*** Opening RECORDS FOR PROCESSING ***

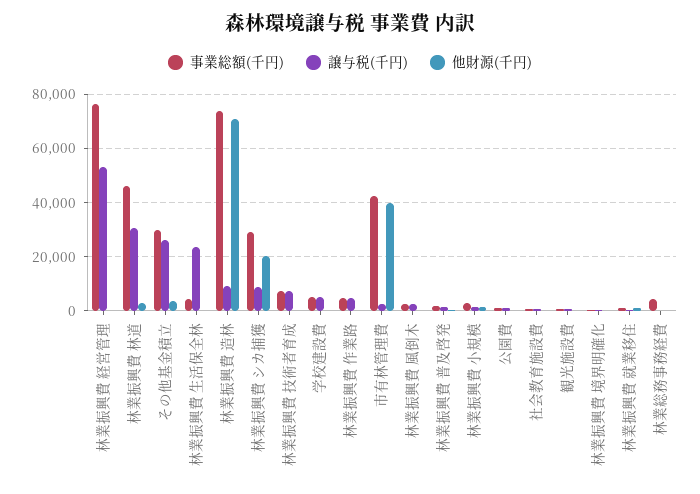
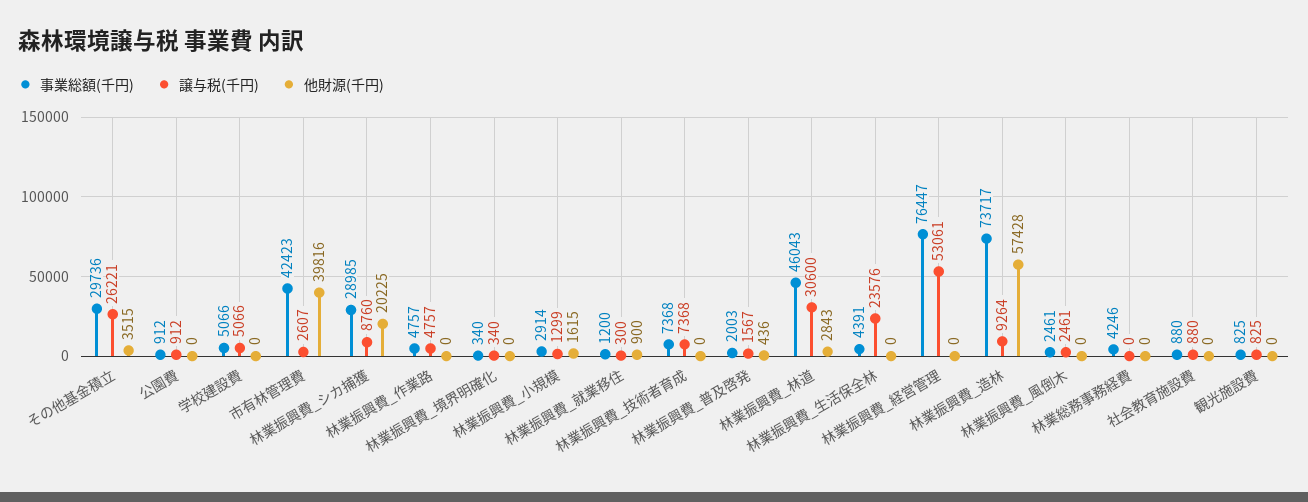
  {
    "事業総額(千円)": {
      "林業振興費 経営管理": 76447,
      "林業振興費 林道": 46043,
      "その他基金積立": 29736,
      "林業振興費 生活保全林": 4391,
      "林業振興費 造林": 73717,
      "林業振興費 シカ捕獲": 28985,
      "林業振興費 技術者育成": 7368,
      "学校建設費": 5066,
      "林業振興費 作業路": 4757,
      "市有林管理費": 42423,
      "林業振興費 風倒木": 2461,
      "林業振興費 普及啓発": 2003,
      "林業振興費 小規模": 2914,
      "公園費": 912,
      "社会教育施設費": 880,
      "観光施設費": 825,
      "林業振興費 境界明確化": 340,
      "林業振興費 就業移住": 1200,
      "林業総務事務経費": 4246
    },
    "譲与税(千円)": {
      "林業振興費 経営管理": 53061,
      "林業振興費 林道": 30600,
      "その他基金積立": 26221,
      "林業振興費 生活保全林": 23576,
      "林業振興費 造林": 9264,
      "林業振興費 シカ捕獲": 8760,
      "林業振興費 技術者育成": 7368,
      "学校建設費": 5066,
      "林業振興費 作業路": 4757,
      "市有林管理費": 2607,
      "林業振興費 風倒木": 2461,
      "林業振興費 普及啓発": 1567,
      "林業振興費 小規模": 1299,
      "公園費": 912,
      "社会教育施設費": 880,
      "観光施設費": 825,
      "林業振興費 境界明確化": 340,
      "林業振興費 就業移住": 300,
      "林業総務事務経費": 0
    },
    "他財源(千円)": {
      "林業振興費 経営管理": 0,
      "林業振興費 林道": 2843,
      "その他基金積立": 3515,
      "林業振興費 生活保全林": 0,
-     "林業振興費 造林": 70000,
+     "林業振興費 造林": 57428,
      "林業振興費 シカ捕獲": 20225,
      "林業振興費 技術者育成": 0,
      "学校建設費": 0,
      "林業振興費 作業路": 0,
      "市有林管理費": 39816,
      "林業振興費 風倒木": 0,
      "林業振興費 普及啓発": 436,
      "林業振興費 小規模": 1615,
      "公園費": 0,
      "社会教育施設費": 0,
      "観光施設費": 0,
      "林業振興費 境界明確化": 0,
      "林業振興費 就業移住": 900,
      "林業総務事務経費": 0
    }
  }

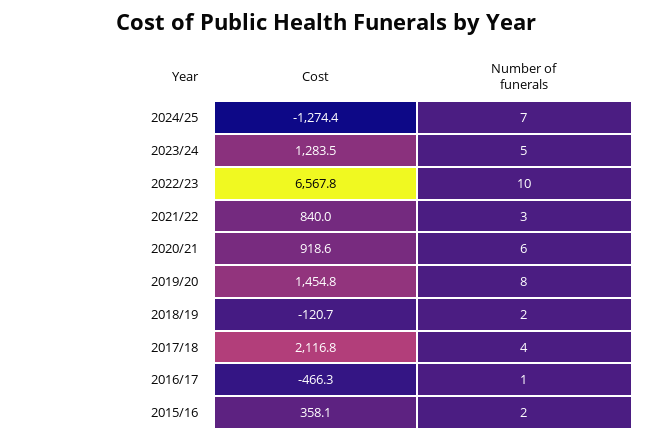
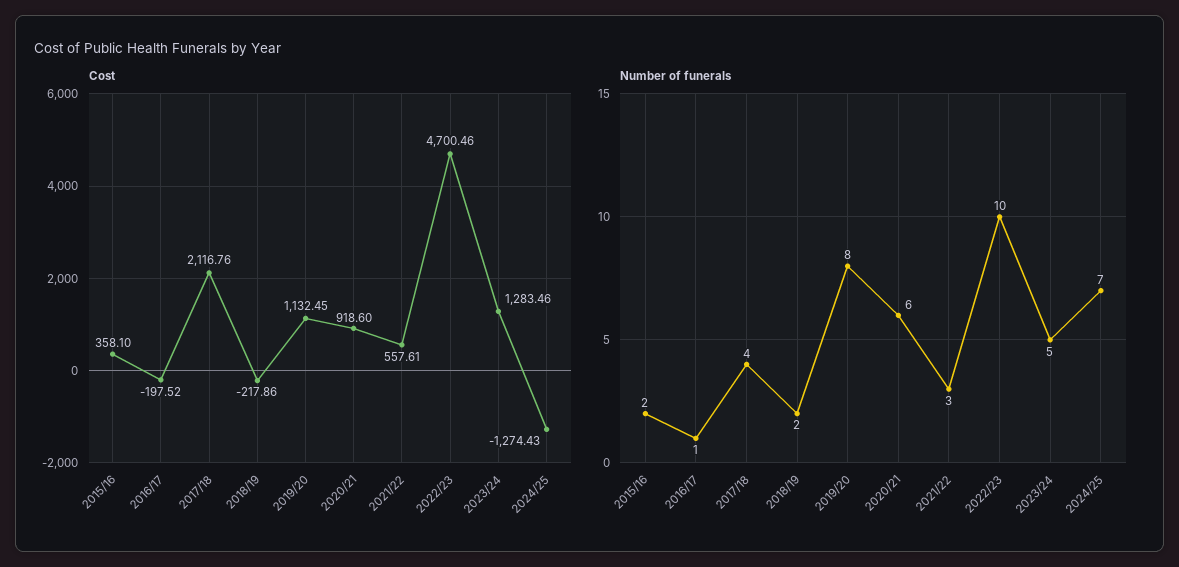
  {
    "Cost": {
      "2024/25": -1274.43,
      "2023/24": 1283.46,
-     "2022/23": 6567.8,
+     "2022/23": 4700.46,
-     "2021/22": 840,
+     "2021/22": 557.61,
      "2020/21": 918.6,
-     "2019/20": 1454.8,
+     "2019/20": 1132.45,
-     "2018/19": -120.7,
+     "2018/19": -217.86,
      "2017/18": 2116.76,
-     "2016/17": -466.3,
+     "2016/17": -197.52,
      "2015/16": 358.1
    },
    "Number of funerals": {
      "2024/25": 7,
      "2023/24": 5,
      "2022/23": 10,
      "2021/22": 3,
      "2020/21": 6,
      "2019/20": 8,
      "2018/19": 2,
      "2017/18": 4,
      "2016/17": 1,
      "2015/16": 2
    }
  }

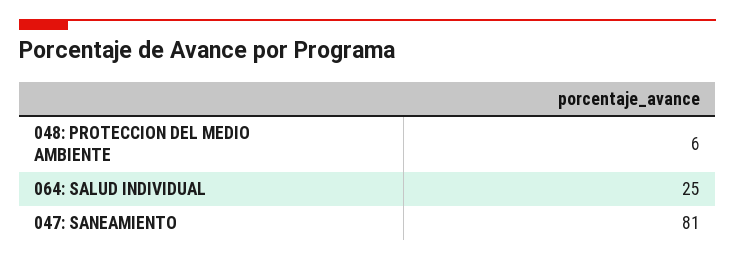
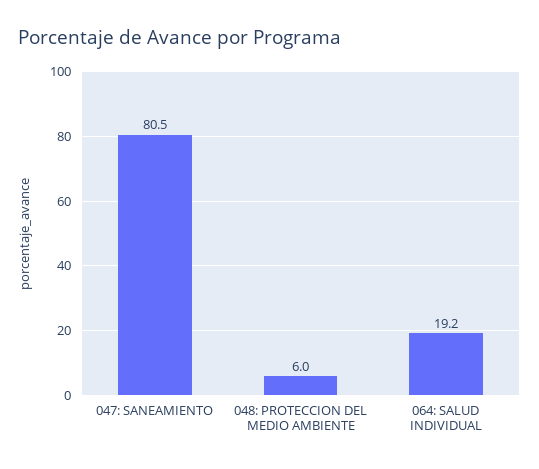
  {
    "048: PROTECCION DEL MEDIO AMBIENTE": 6,
-   "064: SALUD INDIVIDUAL": 25,
+   "064: SALUD INDIVIDUAL": 19.2,
    "047: SANEAMIENTO": 80.5
  }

*** Closing RECORDS FOR PROCESSING ***

WHAT YOU ARE ASKED TO DO:
Without the pictures, please output every record exactly.

WRITTEN ANSWER:
  {
    "事業総額(千円)": {
      "林業振興費 経営管理": 76447,
      "林業振興費 林道": 46043,
      "その他基金積立": 29736,
      "林業振興費 生活保全林": 4391,
      "林業振興費 造林": 73717,
      "林業振興費 シカ捕獲": 28985,
      "林業振興費 技術者育成": 7368,
      "学校建設費": 5066,
      "林業振興費 作業路": 4757,
      "市有林管理費": 42423,
      "林業振興費 風倒木": 2461,
      "林業振興費 普及啓発": 2003,
      "林業振興費 小規模": 2914,
      "公園費": 912,
      "社会教育施設費": 880,
      "観光施設費": 825,
      "林業振興費 境界明確化": 340,
      "林業振興費 就業移住": 1200,
      "林業総務事務経費": 4246
    },
    "譲与税(千円)": {
      "林業振興費 経営管理": 53061,
      "林業振興費 林道": 30600,
      "その他基金積立": 26221,
      "林業振興費 生活保全林": 23576,
      "林業振興費 造林": 9264,
      "林業振興費 シカ捕獲": 8760,
      "林業振興費 技術者育成": 7368,
      "学校建設費": 5066,
      "林業振興費 作業路": 4757,
      "市有林管理費": 2607,
      "林業振興費 風倒木": 2461,
      "林業振興費 普及啓発": 1567,
      "林業振興費 小規模": 1299,
      "公園費": 912,
      "社会教育施設費": 880,
      "観光施設費": 825,
      "林業振興費 境界明確化": 340,
      "林業振興費 就業移住": 300,
      "林業総務事務経費": 0
    },
    "他財源(千円)": {
      "林業振興費 経営管理": 0,
      "林業振興費 林道": 2843,
      "その他基金積立": 3515,
      "林業振興費 生活保全林": 0,
-     "林業振興費 造林": 70000,
+     "林業振興費 造林": 57428,
      "林業振興費 シカ捕獲": 20225,
      "林業振興費 技術者育成": 0,
      "学校建設費": 0,
      "林業振興費 作業路": 0,
      "市有林管理費": 39816,
      "林業振興費 風倒木": 0,
      "林業振興費 普及啓発": 436,
      "林業振興費 小規模": 1615,
      "公園費": 0,
      "社会教育施設費": 0,
      "観光施設費": 0,
      "林業振興費 境界明確化": 0,
      "林業振興費 就業移住": 900,
      "林業総務事務経費": 0
    }
  }

  {
    "Cost": {
      "2024/25": -1274.43,
      "2023/24": 1283.46,
-     "2022/23": 6567.8,
+     "2022/23": 4700.46,
-     "2021/22": 840,
+     "2021/22": 557.61,
      "2020/21": 918.6,
-     "2019/20": 1454.8,
+     "2019/20": 1132.45,
-     "2018/19": -120.7,
+     "2018/19": -217.86,
      "2017/18": 2116.76,
-     "2016/17": -466.3,
+     "2016/17": -197.52,
      "2015/16": 358.1
    },
    "Number of funerals": {
      "2024/25": 7,
      "2023/24": 5,
      "2022/23": 10,
      "2021/22": 3,
      "2020/21": 6,
      "2019/20": 8,
      "2018/19": 2,
      "2017/18": 4,
      "2016/17": 1,
      "2015/16": 2
    }
  }

  {
    "048: PROTECCION DEL MEDIO AMBIENTE": 6,
-   "064: SALUD INDIVIDUAL": 25,
+   "064: SALUD INDIVIDUAL": 19.2,
    "047: SANEAMIENTO": 80.5
  }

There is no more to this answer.